Local fasciocutaneous flaps have widely been used for covering the defects around the elbow
joint. Pedicle reverse lateral arm flap provide stable soft tissue coverage in conjunction
with a consistent axial pedicle, relative ease of dissection, and without the sacrifice of a
major distal vessel, despite significant soft tissue and bony elbow trauma.13 With careful
preoperative planning, this flap is a safe and reliable method of reconstruction for complex
elbow injuries, though many studies described it prone to complications because of unreliable
blood supply in traumatic elbow injuries. The flap was used in three patients with acute
traumatic wounds on the elbow in our series without any complication.

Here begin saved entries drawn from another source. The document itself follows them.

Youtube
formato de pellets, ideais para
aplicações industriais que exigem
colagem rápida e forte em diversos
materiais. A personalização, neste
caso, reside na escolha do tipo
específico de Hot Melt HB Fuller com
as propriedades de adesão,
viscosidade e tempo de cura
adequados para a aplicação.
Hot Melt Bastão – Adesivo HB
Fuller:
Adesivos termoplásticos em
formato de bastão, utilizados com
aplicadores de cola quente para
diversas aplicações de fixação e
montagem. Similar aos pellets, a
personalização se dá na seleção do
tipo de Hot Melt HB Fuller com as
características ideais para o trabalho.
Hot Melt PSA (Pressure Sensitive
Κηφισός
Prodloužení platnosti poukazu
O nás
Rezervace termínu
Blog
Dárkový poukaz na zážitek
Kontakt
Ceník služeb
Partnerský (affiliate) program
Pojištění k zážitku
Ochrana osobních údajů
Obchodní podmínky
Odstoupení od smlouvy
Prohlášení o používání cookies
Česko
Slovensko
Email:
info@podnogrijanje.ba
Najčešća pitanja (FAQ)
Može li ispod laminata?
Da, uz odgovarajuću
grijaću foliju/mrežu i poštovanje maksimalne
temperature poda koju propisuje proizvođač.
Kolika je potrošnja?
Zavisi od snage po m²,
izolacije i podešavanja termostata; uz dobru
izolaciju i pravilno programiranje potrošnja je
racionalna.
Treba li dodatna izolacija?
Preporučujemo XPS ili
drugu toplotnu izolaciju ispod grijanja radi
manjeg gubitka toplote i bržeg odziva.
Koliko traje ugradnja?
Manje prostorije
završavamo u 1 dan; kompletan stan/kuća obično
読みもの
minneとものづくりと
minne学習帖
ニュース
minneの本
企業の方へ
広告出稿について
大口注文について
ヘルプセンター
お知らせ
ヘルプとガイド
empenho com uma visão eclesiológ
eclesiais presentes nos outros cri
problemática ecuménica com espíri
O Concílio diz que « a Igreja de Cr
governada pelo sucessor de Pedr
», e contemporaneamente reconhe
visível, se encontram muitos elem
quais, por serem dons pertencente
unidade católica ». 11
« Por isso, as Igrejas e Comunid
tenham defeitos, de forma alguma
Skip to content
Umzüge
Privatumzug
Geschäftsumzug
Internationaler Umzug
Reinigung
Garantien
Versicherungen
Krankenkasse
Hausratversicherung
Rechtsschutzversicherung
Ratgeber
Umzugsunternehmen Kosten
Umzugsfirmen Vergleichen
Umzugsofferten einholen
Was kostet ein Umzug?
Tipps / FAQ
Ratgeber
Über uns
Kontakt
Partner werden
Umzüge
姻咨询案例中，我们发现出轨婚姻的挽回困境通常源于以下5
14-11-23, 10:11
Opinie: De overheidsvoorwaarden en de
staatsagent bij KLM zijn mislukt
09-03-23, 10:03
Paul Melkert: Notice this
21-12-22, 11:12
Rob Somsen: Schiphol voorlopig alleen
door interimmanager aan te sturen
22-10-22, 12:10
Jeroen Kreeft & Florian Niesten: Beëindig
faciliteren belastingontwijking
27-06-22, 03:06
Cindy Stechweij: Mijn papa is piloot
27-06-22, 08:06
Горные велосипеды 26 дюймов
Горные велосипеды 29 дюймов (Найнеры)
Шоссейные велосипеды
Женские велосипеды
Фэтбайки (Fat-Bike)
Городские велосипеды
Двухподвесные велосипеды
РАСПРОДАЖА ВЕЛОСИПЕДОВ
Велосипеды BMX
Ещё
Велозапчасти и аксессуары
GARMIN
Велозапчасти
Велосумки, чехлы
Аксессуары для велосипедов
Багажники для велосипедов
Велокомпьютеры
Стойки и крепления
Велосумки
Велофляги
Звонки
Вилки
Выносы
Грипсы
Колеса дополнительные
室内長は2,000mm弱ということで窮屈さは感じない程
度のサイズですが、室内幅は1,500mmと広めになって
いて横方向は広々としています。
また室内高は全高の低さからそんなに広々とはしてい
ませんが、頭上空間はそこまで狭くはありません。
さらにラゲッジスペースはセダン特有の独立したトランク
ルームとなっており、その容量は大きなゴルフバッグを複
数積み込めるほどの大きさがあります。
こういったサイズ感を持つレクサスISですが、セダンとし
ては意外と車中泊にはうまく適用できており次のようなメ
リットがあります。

One of the most important factor in choosing an appropriate flap for a particular defect is
donor site outcome. Klinkenberg et al has mentioned that knowledge of postoperative
donor-site morbidity helps in decision making in case more than any of the flaps matches the
recipient-site requirements. In addition, differences concerning donor-site morbidity
evaluated in their study could outweigh differences in color, texture, thickness, and
hairiness of the transplanted free flap.11There have been mixed reports with respect to donor
site outcome of the lateral arm flap. In a retrospective survey, Graham et al analyzed the
donor site morbidity of 123 LAF and found the appearance of the scar on the lateral arm to be
the major reason for dissatisfaction.12 This was especially the case when skin grafts were
used to cover the donor site and when patients were females. The second major problem was
reported to be the lateral epicondylar pain. These findings confirmed by other group that had
also reported sensory disturbances of the lateral proximal forearm (hypoesthesia,
paresthesia, and hyperesthesia), delayed wound healing, and tendon exposure to be the major
complications following LAF harvest.
In contrary to the findings of Graham et al Depner et al found scar visibility to be well
accepted by the patients in their study with no differences regarding gender. A possible
reason for this discrepancy according to them could be related to the fact that they prefer
to avoid skin grafting of the donor-site defect by limiting the flap width to 6 or 7 cm and
thereby allowing primary wound closure.13 We achieved primary closure of the donor site in
all patients. Two of the patient had flap width greater than 6cm however because of the
larger arm circumference the donor site was closed primarily. None of the patient complained
about the donor site despite the fact that one patient had donor site dehiscence.